Daarmee komen wel heel veel privacygevoelige data in één systeem samen, met alle risico's van dien. Deze wet legt hiervoor dus een stevig fundament, om het in de woorden van de staatssecretaris uit te drukken. Zo'n eID, oftewel een wallet, een digitale beurs, gaat dus al deze datakoppelingen bevatten. Wat gepresenteerd wordt als praktisch, is gevaarlijk als het in verkeerde handen valt, en bij de Europese Commissie is het bij uitstek in verkeerde handen.

Tevens kan de digitale identiteit gebruikt worden om vrijheidsbeperkende maatregelen te handhaven. Op de vraag in de memorie van antwoord of het identificatiemiddel ook benut kan worden voor coronamaatregelen zoals het vaccinatiepaspoort en testen voor toegang gaf de staatssecretaris aan dat, ik citeer: "toegelaten/erkende middelen gebruikt kunnen worden bij alle diensten die door de overheid worden aangeboden, dus ook voor de genoemde voorbeelden". En: "Dit betekent dat deze inlogmiddelen straks uiteindelijk gebruikt dienen te worden bij alle elektronische diensten die door de Nederlandse overheid worden aangeboden, dus ook overheidsdiensten in het kader van COVID-19 en daarmee het EU-covid-certificaat."
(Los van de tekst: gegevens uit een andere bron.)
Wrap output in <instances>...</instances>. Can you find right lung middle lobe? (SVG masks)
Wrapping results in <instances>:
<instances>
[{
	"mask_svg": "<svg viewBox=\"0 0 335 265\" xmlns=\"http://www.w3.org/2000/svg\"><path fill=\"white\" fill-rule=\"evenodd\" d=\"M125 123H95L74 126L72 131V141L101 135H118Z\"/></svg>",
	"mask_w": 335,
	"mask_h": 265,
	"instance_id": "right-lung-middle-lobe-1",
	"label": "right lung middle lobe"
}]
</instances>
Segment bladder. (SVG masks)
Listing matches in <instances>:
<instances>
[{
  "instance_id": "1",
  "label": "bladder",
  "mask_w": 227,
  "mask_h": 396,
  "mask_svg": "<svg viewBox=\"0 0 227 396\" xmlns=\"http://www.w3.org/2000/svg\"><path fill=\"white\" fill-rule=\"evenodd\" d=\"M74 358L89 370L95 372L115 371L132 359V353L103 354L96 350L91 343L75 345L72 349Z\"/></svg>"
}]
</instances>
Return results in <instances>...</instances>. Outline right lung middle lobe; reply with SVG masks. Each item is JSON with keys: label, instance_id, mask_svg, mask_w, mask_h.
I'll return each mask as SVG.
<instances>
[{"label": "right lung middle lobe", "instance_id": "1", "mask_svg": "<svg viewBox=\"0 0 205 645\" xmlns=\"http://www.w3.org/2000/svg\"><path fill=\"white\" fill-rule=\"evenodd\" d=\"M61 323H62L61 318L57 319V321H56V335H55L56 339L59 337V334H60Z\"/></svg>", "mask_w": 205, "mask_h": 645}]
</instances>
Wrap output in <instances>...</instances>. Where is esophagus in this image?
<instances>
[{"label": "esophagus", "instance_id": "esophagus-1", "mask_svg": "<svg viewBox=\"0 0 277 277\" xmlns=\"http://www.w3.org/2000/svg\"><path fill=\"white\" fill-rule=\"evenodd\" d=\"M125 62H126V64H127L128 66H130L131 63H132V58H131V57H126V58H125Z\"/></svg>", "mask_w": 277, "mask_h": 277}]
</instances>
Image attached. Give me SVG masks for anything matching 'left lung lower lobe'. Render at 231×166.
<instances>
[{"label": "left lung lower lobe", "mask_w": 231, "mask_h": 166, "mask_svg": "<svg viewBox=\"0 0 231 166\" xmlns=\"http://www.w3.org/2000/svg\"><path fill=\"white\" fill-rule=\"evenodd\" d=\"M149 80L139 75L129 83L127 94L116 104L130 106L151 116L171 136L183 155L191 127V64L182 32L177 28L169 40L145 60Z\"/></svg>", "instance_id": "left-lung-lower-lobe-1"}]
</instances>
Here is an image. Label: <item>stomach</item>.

Dat is dus de onwenselijke kant van dit wetsvoorstel. Een basis voor een verplichte, Europese digitale identiteit, die alle persoonlijke data van burgers met elkaar verbindt, van belastingaangifte tot bankrekening tot coronatoegangspas en wellicht nog tal van andere mogelijkheden in de toekomst. Aan wie vertrouw je je eigen portemonnee, oftewel de digitale wallet toe? Niet aan de overheid en al helemaal niet aan de Europese Commissie. De PVV gaat voor baas in eigen beurs.

Kan de staatssecretaris dan ook aangeven waarom ze met deze wetgeving zo ver voor de Brusselse troepen uitloopt en de zaken niet beperkt zijn gebleven tot de kern van de zaak: de zaak op orde krijgen met een veilig en betrouwbaar inlogsysteem voor onze burgers? Dat is immers in de wereld van ICT en overheid al moeilijk genoeg.

Voorzitter, tot zover mijn eerste termijn.

De voorzitter:

Dank u wel, meneer Van Hattem. Wenst een van de leden in de eerste termijn nog het woord? Dat is niet het geval.

De beraadslaging wordt geschorst.

De voorzitter:

De behandeling van deze wetsvoorstellen wordt later vandaag voortgezet. Ik schors de vergadering voor enkele ogenblikken.